======== Text to read
Any action on the Waterfront lines is a longer-term issue because Council and the TTC must first decide what or even if they will pursue these projects before a work plan to update the Environmental Assessments and/or to proceed with more detailed design.

Public consultation will occur in November 2015 jointly by the City, TTC and Metrolinx, but as with Council, members of the public will not have the full comparative picture because the demand studies will not be out yet. This could lead to “support” that is not fully informed by the final version of various studies, although how much attention will be given to such work by the current crop of politicians is anyone’s guess.

Council and Toronto as a whole will move from debating lines drawn on a cocktail napkin to a detailed network proposal, and will have to face hard questions about the value of investing in every part of it.

57 thoughts on “A Frustrating Update on Transit Expansion Plans

  1. Why hasn’t Richmond Hill line been taken seriously as a Yonge relief line (With two more potential stations at Leslie-Sheppard and Ellington)?

    Steve: Two reasons. First is that this line requires considerable work to get it into shape for frequent service. Second, Metrolinx does not own the north end of the line and would have to negotiate frequent service with CN.

    Like

  2. As a resident living in Danforth Road for sixteen years Steve, I was surprised in regards to the Scarborough Subway extension project. You do realized a stretch of Midland, Brimley, McCowan/Danforth, and Bellamy between Lawrence and Eglinton are surrounded by residential homes. If they approve the alignment on Danforth/McCowan, that will spell some residential and health concerns such huge construction noises and drills. There was a amount of light to medium work since the city had just repaved Danforth Road between Midland and Lawrence/McCowan in 2012.
================
======== Records to use
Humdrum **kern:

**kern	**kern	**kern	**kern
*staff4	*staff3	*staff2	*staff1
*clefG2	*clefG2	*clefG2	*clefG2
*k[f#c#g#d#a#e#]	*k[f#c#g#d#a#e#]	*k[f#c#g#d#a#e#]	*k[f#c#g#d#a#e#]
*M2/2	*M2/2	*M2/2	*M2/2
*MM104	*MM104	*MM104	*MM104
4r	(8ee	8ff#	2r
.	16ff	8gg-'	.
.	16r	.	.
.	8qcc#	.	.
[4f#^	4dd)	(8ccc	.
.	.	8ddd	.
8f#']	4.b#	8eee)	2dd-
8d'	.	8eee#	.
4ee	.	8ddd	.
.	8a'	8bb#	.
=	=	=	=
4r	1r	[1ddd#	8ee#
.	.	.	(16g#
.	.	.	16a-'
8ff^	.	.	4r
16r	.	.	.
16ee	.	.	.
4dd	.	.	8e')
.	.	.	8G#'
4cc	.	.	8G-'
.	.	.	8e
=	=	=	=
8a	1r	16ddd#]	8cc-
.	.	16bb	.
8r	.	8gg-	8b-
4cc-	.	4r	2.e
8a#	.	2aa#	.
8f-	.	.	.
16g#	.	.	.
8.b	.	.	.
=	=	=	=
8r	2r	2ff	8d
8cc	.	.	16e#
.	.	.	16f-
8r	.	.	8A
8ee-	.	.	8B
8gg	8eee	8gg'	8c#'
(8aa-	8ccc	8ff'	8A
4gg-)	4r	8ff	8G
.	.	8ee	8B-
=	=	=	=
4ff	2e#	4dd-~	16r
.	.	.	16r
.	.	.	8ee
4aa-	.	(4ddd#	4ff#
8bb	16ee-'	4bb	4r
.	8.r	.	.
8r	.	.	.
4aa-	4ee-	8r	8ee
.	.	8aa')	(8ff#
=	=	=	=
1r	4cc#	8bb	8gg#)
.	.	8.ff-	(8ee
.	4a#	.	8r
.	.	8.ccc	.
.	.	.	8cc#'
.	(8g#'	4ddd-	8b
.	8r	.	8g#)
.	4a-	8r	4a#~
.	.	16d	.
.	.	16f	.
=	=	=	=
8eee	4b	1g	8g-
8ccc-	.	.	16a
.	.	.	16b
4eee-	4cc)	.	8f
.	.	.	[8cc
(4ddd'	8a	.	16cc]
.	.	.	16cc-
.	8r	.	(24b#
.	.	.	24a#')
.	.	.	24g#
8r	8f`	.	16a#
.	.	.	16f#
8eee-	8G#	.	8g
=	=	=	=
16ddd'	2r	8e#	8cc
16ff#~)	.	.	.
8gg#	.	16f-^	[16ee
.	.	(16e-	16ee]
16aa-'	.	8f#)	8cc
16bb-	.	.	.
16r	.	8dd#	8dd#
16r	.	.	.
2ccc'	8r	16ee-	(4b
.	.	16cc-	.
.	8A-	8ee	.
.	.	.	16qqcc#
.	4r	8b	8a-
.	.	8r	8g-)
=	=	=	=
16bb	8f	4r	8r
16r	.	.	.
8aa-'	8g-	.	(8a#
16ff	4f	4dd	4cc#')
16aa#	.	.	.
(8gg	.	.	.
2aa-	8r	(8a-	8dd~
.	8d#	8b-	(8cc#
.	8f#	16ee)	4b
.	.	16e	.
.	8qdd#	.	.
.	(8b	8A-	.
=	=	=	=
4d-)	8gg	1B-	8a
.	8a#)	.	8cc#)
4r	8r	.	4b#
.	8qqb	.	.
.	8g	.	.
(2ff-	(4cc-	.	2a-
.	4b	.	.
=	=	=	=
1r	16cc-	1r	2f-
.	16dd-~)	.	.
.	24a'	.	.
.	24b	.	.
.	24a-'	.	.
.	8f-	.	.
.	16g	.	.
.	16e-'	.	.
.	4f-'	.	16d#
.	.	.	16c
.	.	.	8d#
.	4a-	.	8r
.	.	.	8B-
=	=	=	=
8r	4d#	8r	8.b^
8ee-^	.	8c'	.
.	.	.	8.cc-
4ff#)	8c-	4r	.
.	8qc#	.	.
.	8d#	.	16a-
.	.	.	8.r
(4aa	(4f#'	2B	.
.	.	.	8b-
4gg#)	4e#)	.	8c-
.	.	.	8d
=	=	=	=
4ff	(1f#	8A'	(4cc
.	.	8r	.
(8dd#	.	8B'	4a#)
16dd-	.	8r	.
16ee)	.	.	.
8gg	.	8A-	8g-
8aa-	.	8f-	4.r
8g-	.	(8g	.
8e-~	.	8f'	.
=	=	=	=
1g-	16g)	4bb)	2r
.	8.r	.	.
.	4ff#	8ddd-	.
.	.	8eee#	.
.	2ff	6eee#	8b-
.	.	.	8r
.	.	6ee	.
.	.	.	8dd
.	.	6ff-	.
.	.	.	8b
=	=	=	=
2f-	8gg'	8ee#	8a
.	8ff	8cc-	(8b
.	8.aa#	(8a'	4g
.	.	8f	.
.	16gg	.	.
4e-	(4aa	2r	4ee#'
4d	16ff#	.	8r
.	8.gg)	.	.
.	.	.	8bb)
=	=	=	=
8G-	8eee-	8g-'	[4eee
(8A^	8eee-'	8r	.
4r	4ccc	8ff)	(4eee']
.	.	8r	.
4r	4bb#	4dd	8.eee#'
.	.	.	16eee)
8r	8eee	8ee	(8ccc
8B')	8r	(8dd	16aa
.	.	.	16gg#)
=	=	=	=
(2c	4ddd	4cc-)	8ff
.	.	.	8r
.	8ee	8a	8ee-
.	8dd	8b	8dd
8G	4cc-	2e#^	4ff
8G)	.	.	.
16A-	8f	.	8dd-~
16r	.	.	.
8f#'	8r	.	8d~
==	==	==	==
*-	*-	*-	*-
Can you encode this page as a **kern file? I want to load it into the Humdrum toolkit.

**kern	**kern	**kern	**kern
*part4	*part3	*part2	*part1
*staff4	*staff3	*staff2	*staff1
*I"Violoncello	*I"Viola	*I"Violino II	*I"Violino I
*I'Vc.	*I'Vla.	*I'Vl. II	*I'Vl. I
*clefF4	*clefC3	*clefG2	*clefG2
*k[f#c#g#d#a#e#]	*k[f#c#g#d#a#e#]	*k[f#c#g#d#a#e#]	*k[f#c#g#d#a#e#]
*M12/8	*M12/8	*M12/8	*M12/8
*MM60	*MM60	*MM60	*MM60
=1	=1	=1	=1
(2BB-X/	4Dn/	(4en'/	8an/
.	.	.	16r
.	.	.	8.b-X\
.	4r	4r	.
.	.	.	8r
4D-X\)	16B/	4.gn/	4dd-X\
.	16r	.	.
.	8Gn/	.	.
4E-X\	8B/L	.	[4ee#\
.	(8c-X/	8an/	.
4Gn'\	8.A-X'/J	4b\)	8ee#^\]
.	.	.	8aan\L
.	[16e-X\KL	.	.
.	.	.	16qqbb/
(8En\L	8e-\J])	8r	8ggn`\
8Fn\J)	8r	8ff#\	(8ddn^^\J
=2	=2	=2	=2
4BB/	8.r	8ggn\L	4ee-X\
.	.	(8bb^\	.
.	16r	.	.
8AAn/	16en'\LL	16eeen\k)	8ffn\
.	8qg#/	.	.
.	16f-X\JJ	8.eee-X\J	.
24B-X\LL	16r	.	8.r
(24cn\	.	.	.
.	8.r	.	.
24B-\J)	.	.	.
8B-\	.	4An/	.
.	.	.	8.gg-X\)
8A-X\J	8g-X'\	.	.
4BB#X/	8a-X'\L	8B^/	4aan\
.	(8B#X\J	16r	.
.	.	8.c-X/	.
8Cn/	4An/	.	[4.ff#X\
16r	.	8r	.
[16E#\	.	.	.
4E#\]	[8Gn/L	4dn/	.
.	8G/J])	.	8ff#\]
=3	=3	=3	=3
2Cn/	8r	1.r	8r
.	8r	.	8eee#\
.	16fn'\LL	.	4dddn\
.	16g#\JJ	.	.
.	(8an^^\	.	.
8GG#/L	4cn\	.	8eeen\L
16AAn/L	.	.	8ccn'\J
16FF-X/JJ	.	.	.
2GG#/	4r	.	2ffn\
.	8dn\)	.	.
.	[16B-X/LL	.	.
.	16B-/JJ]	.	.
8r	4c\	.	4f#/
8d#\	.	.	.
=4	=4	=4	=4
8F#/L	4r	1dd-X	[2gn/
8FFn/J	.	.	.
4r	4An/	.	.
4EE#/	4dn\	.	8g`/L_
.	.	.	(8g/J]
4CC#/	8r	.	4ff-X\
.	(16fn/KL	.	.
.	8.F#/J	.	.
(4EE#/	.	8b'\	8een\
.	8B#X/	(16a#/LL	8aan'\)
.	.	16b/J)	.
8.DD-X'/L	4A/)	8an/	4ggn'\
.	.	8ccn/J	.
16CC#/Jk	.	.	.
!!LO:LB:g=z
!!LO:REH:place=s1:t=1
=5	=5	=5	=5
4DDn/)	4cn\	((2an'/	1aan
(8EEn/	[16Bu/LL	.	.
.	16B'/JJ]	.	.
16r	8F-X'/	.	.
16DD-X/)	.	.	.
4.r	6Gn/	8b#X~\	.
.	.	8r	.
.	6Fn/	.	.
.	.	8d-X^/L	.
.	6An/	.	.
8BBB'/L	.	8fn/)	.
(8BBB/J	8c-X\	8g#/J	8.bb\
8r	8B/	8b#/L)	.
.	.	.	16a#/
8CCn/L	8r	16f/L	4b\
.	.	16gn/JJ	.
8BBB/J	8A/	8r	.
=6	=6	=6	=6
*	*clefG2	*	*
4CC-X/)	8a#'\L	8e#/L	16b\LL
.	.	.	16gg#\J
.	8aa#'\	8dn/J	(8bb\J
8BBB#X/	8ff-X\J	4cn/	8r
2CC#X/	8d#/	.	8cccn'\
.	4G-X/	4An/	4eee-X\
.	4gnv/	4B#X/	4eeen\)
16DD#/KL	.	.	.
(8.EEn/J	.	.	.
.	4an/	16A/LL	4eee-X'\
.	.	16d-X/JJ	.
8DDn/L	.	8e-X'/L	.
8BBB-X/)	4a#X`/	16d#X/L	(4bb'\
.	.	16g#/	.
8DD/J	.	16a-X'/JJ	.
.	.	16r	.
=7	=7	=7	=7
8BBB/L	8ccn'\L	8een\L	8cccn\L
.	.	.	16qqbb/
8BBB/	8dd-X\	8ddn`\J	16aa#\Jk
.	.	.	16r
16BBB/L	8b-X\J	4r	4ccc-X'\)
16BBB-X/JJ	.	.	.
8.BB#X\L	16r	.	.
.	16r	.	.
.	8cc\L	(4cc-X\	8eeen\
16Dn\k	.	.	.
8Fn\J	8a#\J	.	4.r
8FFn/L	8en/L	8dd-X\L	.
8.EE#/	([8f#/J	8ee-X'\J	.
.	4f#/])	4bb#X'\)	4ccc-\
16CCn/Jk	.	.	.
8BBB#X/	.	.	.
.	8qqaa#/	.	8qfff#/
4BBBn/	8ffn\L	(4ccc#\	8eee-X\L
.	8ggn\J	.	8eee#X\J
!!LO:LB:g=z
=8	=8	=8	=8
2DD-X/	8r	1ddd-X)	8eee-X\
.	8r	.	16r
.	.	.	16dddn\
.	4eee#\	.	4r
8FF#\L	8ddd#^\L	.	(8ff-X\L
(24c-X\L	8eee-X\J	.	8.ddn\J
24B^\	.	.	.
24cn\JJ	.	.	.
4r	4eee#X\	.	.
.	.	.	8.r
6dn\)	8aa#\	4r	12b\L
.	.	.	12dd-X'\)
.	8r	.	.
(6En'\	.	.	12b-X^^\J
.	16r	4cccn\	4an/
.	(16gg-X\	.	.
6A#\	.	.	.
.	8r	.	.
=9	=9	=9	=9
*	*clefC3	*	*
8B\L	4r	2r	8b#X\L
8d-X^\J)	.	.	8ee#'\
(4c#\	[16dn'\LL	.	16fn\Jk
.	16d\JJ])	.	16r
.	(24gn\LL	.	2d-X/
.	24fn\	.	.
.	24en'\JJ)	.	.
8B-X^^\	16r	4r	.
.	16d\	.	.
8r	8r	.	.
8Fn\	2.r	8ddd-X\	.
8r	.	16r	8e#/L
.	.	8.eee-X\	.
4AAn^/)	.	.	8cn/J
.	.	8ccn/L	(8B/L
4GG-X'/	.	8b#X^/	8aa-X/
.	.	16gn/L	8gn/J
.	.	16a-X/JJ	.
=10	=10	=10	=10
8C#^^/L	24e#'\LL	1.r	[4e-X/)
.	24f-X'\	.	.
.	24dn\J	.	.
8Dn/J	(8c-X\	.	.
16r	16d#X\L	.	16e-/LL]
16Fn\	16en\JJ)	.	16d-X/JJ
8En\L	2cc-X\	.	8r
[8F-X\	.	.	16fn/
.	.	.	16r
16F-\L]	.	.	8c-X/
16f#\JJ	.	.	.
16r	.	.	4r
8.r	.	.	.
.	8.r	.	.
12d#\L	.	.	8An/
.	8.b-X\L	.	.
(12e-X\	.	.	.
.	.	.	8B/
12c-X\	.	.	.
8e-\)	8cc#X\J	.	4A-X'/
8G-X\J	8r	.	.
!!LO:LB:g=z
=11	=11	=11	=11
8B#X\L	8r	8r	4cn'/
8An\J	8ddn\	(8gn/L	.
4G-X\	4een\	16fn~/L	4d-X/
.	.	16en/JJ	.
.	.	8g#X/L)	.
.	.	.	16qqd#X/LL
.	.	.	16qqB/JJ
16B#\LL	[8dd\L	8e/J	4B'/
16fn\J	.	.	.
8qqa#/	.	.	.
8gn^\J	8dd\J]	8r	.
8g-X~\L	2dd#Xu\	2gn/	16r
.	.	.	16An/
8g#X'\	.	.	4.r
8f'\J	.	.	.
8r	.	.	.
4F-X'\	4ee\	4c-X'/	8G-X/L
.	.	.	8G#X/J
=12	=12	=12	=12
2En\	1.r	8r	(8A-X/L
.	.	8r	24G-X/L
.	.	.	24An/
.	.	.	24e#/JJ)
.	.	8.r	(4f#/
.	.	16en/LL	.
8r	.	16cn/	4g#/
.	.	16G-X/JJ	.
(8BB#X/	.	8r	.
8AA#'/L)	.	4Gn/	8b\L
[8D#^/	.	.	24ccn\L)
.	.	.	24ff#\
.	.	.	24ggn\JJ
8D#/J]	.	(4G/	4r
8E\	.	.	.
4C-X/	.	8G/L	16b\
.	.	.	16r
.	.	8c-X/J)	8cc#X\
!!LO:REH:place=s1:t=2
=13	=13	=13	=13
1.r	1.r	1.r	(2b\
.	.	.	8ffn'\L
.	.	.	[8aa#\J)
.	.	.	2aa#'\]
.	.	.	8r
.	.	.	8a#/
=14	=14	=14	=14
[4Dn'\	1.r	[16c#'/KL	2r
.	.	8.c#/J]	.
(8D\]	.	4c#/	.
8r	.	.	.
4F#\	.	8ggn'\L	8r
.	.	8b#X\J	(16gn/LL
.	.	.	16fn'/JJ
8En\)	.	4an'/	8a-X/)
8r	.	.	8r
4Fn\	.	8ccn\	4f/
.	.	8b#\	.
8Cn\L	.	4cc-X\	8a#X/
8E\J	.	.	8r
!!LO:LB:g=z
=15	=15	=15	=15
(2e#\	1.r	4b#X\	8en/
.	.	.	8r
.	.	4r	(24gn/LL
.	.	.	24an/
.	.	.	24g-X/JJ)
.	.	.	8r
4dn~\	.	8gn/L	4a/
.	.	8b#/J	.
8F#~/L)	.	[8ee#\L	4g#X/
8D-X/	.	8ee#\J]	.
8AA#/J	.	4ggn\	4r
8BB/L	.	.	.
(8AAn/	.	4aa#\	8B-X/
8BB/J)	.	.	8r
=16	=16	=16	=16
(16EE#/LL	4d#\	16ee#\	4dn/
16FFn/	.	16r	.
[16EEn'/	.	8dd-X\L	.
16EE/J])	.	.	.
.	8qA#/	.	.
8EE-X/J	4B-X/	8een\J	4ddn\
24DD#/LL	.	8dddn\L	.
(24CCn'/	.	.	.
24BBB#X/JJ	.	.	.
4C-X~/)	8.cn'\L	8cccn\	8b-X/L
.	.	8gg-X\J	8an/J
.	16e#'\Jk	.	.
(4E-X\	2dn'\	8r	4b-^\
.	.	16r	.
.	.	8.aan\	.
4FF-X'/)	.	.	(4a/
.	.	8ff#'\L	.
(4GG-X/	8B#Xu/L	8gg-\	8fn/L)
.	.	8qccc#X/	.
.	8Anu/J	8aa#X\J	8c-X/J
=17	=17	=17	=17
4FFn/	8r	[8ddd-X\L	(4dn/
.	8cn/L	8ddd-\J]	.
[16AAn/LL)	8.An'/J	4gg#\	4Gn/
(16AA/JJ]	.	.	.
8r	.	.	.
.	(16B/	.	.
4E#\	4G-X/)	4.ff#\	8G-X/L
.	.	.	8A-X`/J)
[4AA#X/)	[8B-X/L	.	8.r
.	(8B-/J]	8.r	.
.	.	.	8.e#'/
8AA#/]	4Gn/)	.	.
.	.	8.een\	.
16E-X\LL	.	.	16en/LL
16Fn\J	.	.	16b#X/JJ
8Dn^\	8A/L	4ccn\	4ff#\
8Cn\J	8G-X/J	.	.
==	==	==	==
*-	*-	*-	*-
================
- _Exercise 1_: Please repeat the part of the transit update starting with "Council and Toronto" and going on through "Leslie-Sheppard and Ellington)?".
- _Exercise 2_: Locate each line in the records that contains the word "Humdrum" and copy those lines out in full.

- _Written answer 1_:
Council and Toronto as a whole will move from debating lines drawn on a cocktail napkin to a detailed network proposal, and will have to face hard questions about the value of investing in every part of it.

57 thoughts on “A Frustrating Update on Transit Expansion Plans

  1. Why hasn’t Richmond Hill line been taken seriously as a Yonge relief line (With two more potential stations at Leslie-Sheppard and Ellington)?

- _Written answer 2_:
Humdrum **kern:
Can you encode this page as a **kern file? I want to load it into the Humdrum toolkit.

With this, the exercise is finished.